28 Oct Kevin Clarke: Mother ‘devastated’ after mural of son who died in police custody is painted over | UK News
The mother of a black man who died in police custody says she is “devastated” after his mural was taken down by developers against her wishes.
Thirty-five-year-old Kevin Clarke, who had schizophrenia, died in March 2018 after being restrained by officers in a field.
An inquest concluded the way in which he was restrained “probably more than minimally contributed” to his death, and the use of police restraint was “inappropriate”.
A mural, depicting different stages of Mr Clarke’s life, was created opposite Lewisham police station in south London to honour his memory in September.

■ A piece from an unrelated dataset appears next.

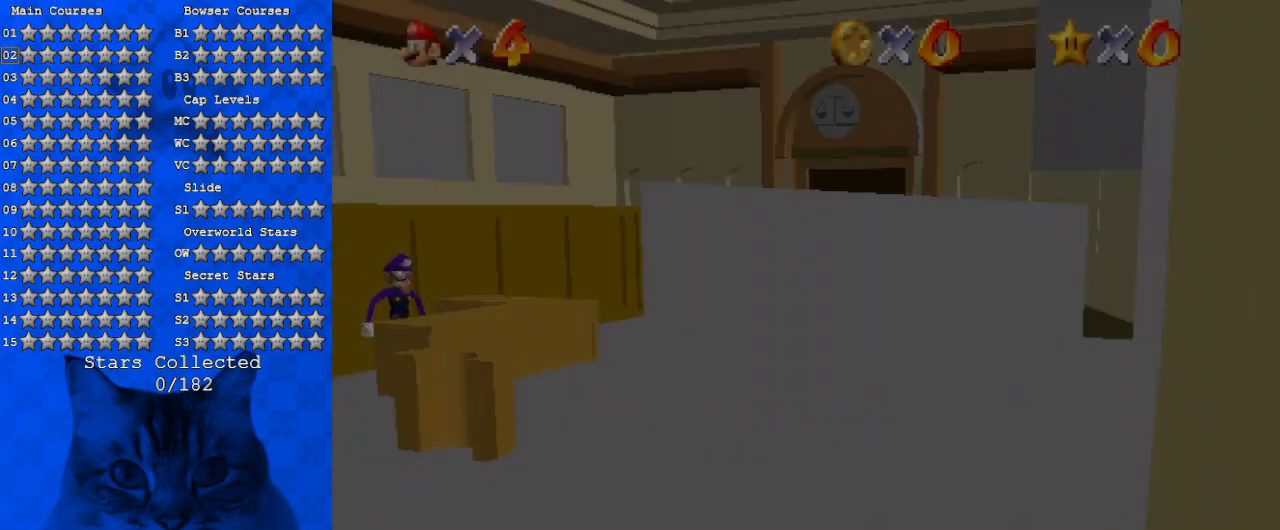
{"keys": [], "events": []}
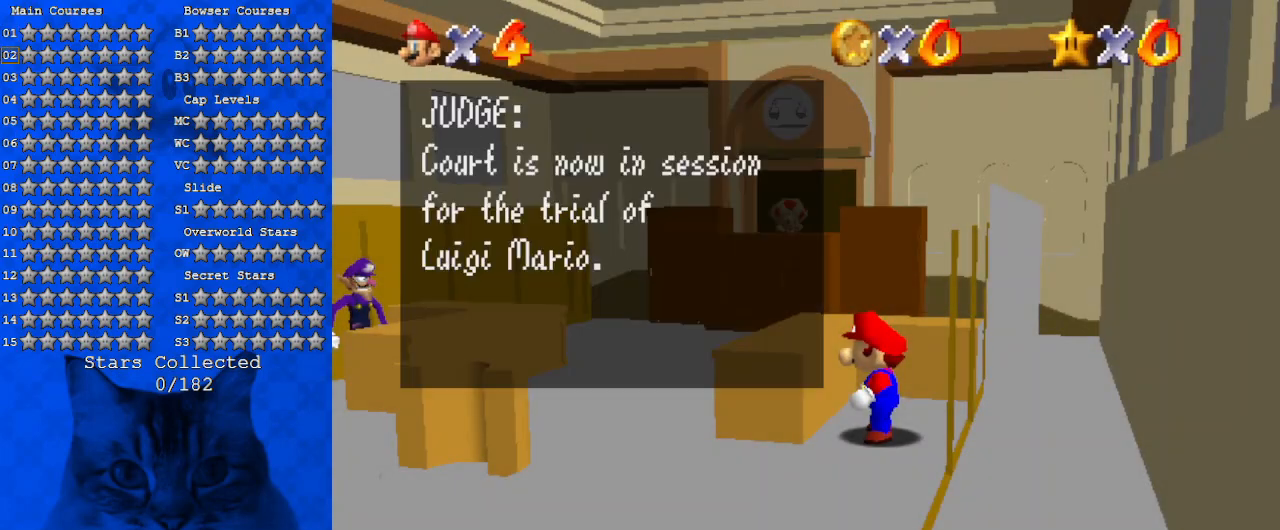
{"keys": [], "events": []}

The artwork was painted on hoardings surrounding Balfour Beatty’s £345m Lewisham Gateway development.
It was allowed to remain there despite the fact permission was not granted for its installation.
Wendy Clarke, Kevin’s mother, said the mural “meant so much to us as a family”.
She added that it “served as an important piece of art to raise awareness about deaths in police custody here in the UK and the pain and the hurt that this causes families”.
She described the art as “a beautiful painting” and said that following the inquest’s conclusion, her family were “finally beginning the process of grieving and now this has happened, the day after my birthday”.
“I am devastated,” she said, “I don’t have words”.
Mrs Clarke says she found out about plans to paint over the mural on Saturday night, the day before her birthday, but she had not had a chance to respond.
In the early hours of Monday, the mural was painted over.
Selina Parris, Kevin Clarke’s cousin, said the developers cannot have realised how important the artwork was to the family and “how much it helped” them.
She added that many people in the community had reached out to them after seeing the mural.
A sign has been erected on the boards where the mural was installed saying “an authorised artwork has been removed from this location following agreement with relevant parties.
“The temporary art installation supporting local artists is positioned on the north-facing hoarding surrounding the project, opposite the Lewisham DLR station.
“We would like to take this opportunity to remind the public that hoardings are private property and are installed to ensure the work area is secured for health and safety reasons.
“They should not be used for artwork unless permission is granted by all relevant parties.”
The organiser of the mural Adam Pugh, a former police officer and now anti-racism campaigner, told Sky News that Balfour Beatty had already released a statement saying they would not paint over the artwork.
Mr Pugh said the developers have “destroyed the art despite pleas to let us have the hoarding to move to a more permanent location”.
He added that local Lewisham councillors and the mayor were supportive of this and that the developers “have certainly not attempted to contact me and no agreement has been made”.
A spokesperson for Balfour Beatty, said: “On Saturday 19 August, we were made aware that unapproved artwork had appeared on a section of hoarding after the site closed on the Friday.
“Since its installation, we have been working with Kevin Clarke’s family to mutually agree upon a solution that will commemorate the artwork after it has been removed. We are pleased to have been able to work with those close to Kevin Clarke on an alternative they are happy with.
“Due to health and safety restrictions at this location, the artwork has now been removed and will be returned to the generic blue hoarding surrounding the rest of the site.”
It’s understood Balfour Beatty was in touch with another family friend working independently of Mr Pugh.
Police body camera footage played during Kevin Clarke’s inquest showed him saying “I can’t breathe” whilst being restrained.
The jury into Mr Clarke’s death returned a narrative conclusion and said it was highly likely at least one officer heard Mr Clarke say it.
“Failure to remove restraints at this point was contrary to guidance and training,” they added.
A number of failings were identified including by the London Ambulance Service and police officers.